Bighill isn't alone—various Twitter users have come out in opposition to William's actions, asking her and her employers to acknowledge the wrongdoing. "As Ambassador for for Cleft Lip and Palate Association...I really am disgusted by this @WendyWilliams," wrote Carol Vorderman. "Mimicing [sic] a cleft lip, and making a joke about it, is disgraceful.

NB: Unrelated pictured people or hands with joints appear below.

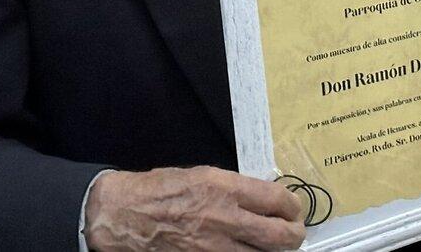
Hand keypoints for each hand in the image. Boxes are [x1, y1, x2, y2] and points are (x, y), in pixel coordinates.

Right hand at [84, 166, 305, 250]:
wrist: (126, 215)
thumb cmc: (162, 190)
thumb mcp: (203, 175)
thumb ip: (235, 189)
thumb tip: (262, 199)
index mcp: (225, 189)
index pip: (277, 200)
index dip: (293, 206)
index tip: (294, 209)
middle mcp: (225, 219)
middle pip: (279, 236)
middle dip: (294, 235)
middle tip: (294, 233)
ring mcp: (216, 248)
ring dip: (273, 251)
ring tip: (274, 246)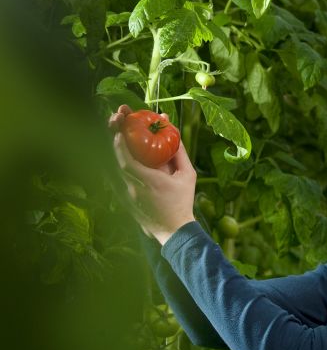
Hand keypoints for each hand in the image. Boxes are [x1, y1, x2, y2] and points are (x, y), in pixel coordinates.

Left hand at [109, 105, 196, 243]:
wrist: (173, 229)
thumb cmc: (183, 201)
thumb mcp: (187, 175)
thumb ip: (180, 154)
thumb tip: (174, 133)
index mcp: (151, 182)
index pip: (128, 163)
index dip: (121, 146)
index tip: (119, 130)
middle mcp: (134, 188)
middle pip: (117, 160)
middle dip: (115, 139)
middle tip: (116, 121)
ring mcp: (127, 194)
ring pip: (115, 167)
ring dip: (116, 148)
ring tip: (118, 129)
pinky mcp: (124, 199)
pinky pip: (117, 176)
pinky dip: (118, 160)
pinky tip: (120, 147)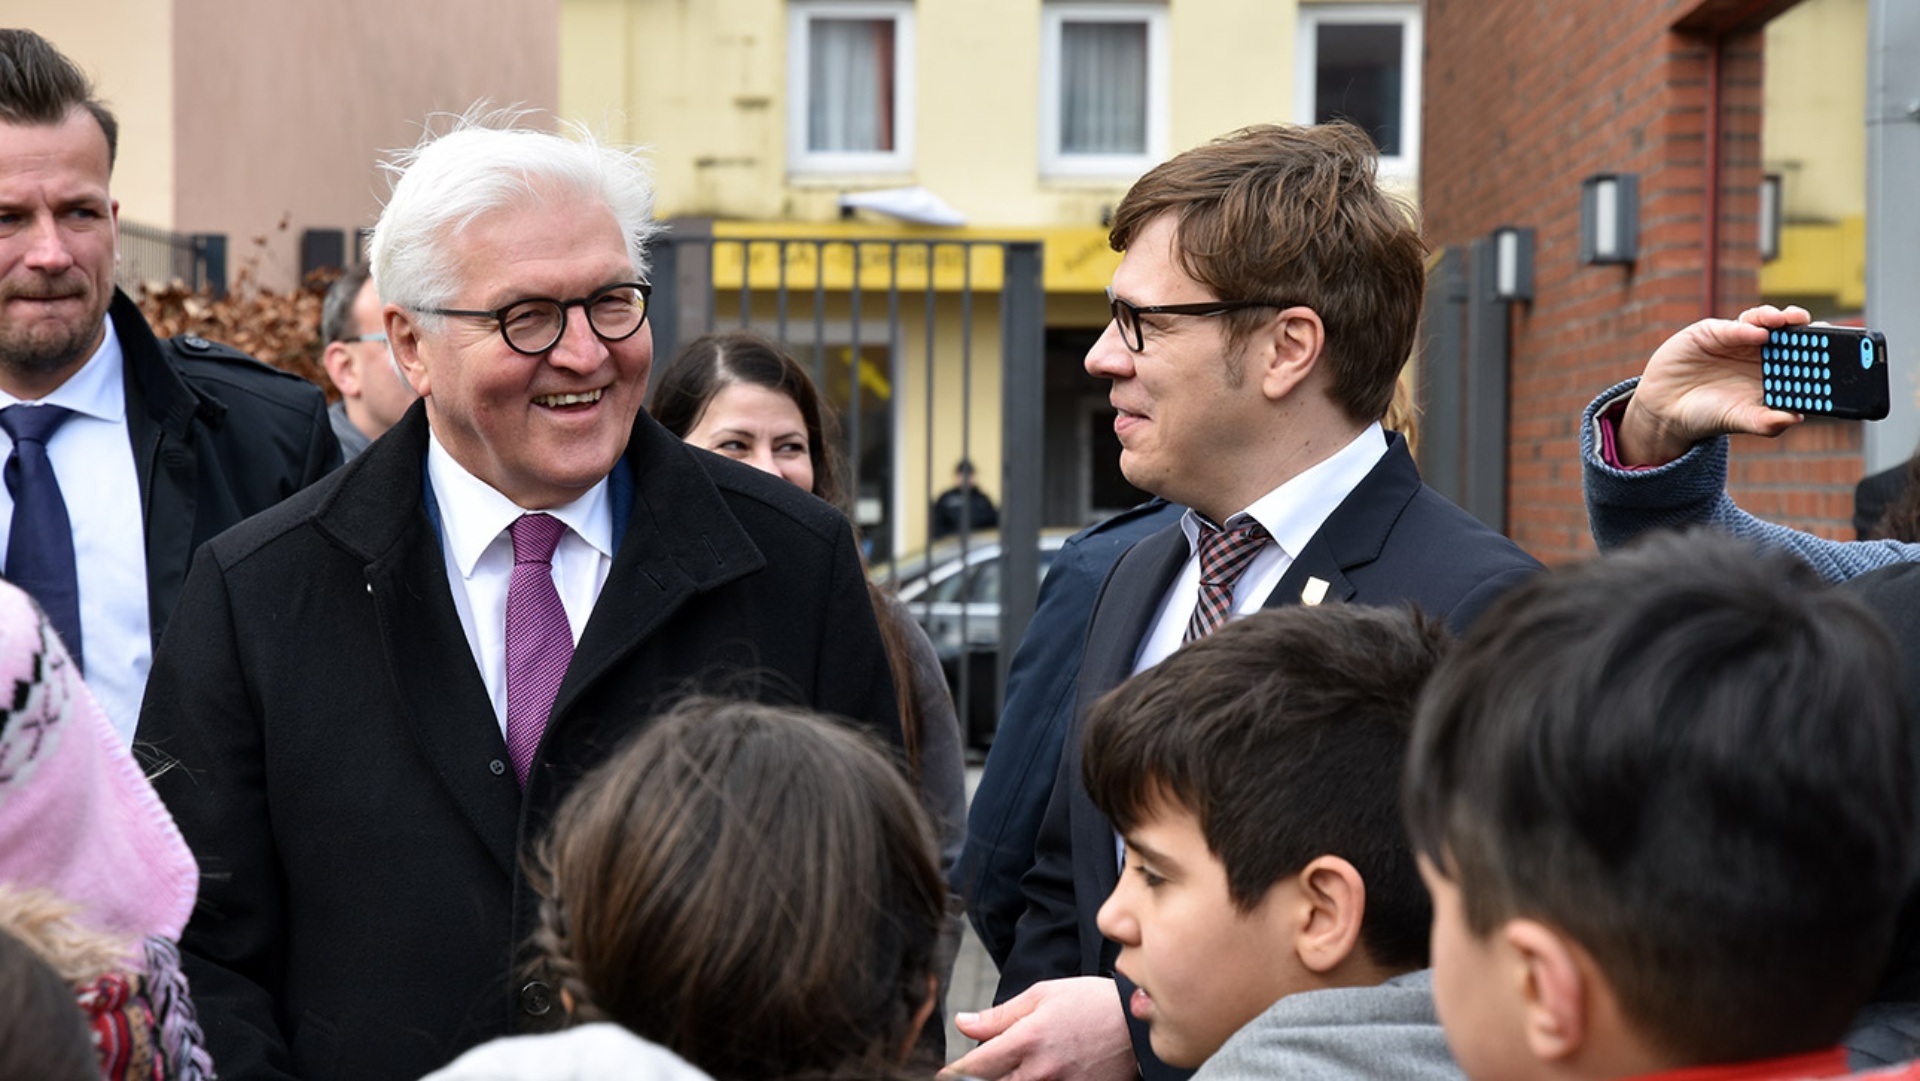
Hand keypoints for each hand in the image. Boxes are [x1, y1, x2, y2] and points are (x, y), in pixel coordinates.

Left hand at [941, 977, 1135, 1080]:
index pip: (975, 1066)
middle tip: (977, 1072)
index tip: (945, 1074)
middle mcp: (1040, 1070)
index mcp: (1027, 1039)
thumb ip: (998, 1016)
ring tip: (1012, 1070)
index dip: (954, 1073)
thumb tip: (962, 1023)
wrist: (1137, 1024)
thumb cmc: (1088, 1002)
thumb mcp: (1041, 996)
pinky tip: (1032, 1075)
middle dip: (979, 1080)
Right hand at [1616, 304, 1812, 466]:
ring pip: (1765, 322)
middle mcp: (1759, 353)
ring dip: (1780, 318)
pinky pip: (1734, 326)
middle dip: (1805, 328)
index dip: (1820, 351)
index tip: (1838, 351)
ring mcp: (1737, 340)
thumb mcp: (1738, 420)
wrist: (1664, 410)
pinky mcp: (1713, 331)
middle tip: (1820, 328)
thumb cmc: (1706, 415)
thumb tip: (1796, 418)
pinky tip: (1758, 333)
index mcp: (1773, 374)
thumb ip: (1765, 421)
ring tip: (1790, 321)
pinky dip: (1748, 327)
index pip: (1803, 357)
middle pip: (1789, 334)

Have you any idea the pain and operations a child with cleft must go through as they grow?"
What exactly is a cleft lip and a cleft palate?
Cleft lip and cleft palate (together, called orofacial clefts) are birth defects that happen when a baby's lip or mouth don't form properly during pregnancy, according to the Centers for Disease Control and Prevention.
They're technically two separate things, but cleft lips and cleft palates form in the same way: While a baby develops during pregnancy, tissue and cells grow from each side of the head toward the center of the face, meeting in the middle. When that tissue joins together, facial features, like the lips and mouth, are formed. In children with cleft lips and cleft palates (aka, the roof of the mouth), however, that tissue doesn't join completely before birth, and leaves an opening.
Babies can be born with only a cleft lip, only a cleft palate, or both (the rates are 1 in 2,800 babies, 1 in 1,700 babies, and 1 in 1,600 babies, respectively). Children born with any type of orofacial cleft often also have issues with feeding and speaking clearly, along with ear infections, hearing problems, and dental issues, per the CDC.
While the specific causes of cleft lips and cleft palates are still relatively unknown, experts believe that some children are born with the orofacial clefts because of a change in their genes, or a combination of genes and environmental factors like what the mother eats or drinks, or which medications she takes during pregnancy, the CDC says.
As far as treatment and/or management for cleft lips and palates goes, they can vary depending on severity, the child's age, and the presence of associated symptoms, per the CDC. If the surgical route is taken, it's recommended during the first 12 to 18 months of life—and may require additional surgeries later in life. Other treatments may include special dental care or speech therapy. Without treatment, however, many children with orofacial clefts still lead a healthy life.